■ Activity
Reproduce the following data exactly, minus any images.

===== Data listing

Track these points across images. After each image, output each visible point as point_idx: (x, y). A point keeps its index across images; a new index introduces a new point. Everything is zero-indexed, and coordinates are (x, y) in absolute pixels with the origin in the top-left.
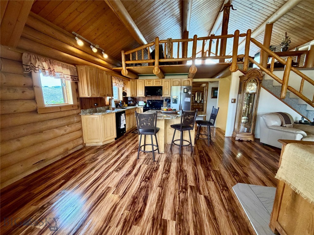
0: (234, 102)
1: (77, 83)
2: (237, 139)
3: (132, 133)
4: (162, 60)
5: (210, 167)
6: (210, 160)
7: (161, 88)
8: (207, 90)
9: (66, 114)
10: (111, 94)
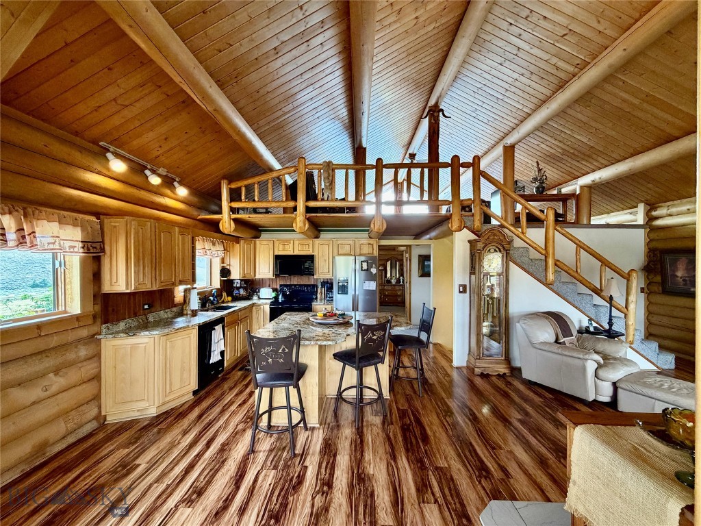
0: (464, 291)
1: (97, 260)
2: (478, 371)
3: (240, 370)
4: (312, 204)
5: (426, 459)
6: (425, 439)
7: (311, 258)
8: (410, 260)
9: (54, 341)
10: (190, 278)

==========

■ Finished exercise
Track these points across images. After each image, output each visible point as point_idx: (x, y). A point keeps its index across images; a new index introduces a new point. Everything is zero-indexed, and coordinates are (x, y) in absolute pixels with the origin in the top-left.
0: (234, 102)
1: (77, 83)
2: (237, 139)
3: (132, 133)
4: (162, 60)
5: (210, 167)
6: (210, 160)
7: (161, 88)
8: (207, 90)
9: (66, 114)
10: (111, 94)
0: (464, 291)
1: (97, 260)
2: (478, 371)
3: (240, 370)
4: (312, 204)
5: (426, 459)
6: (425, 439)
7: (311, 258)
8: (410, 260)
9: (54, 341)
10: (190, 278)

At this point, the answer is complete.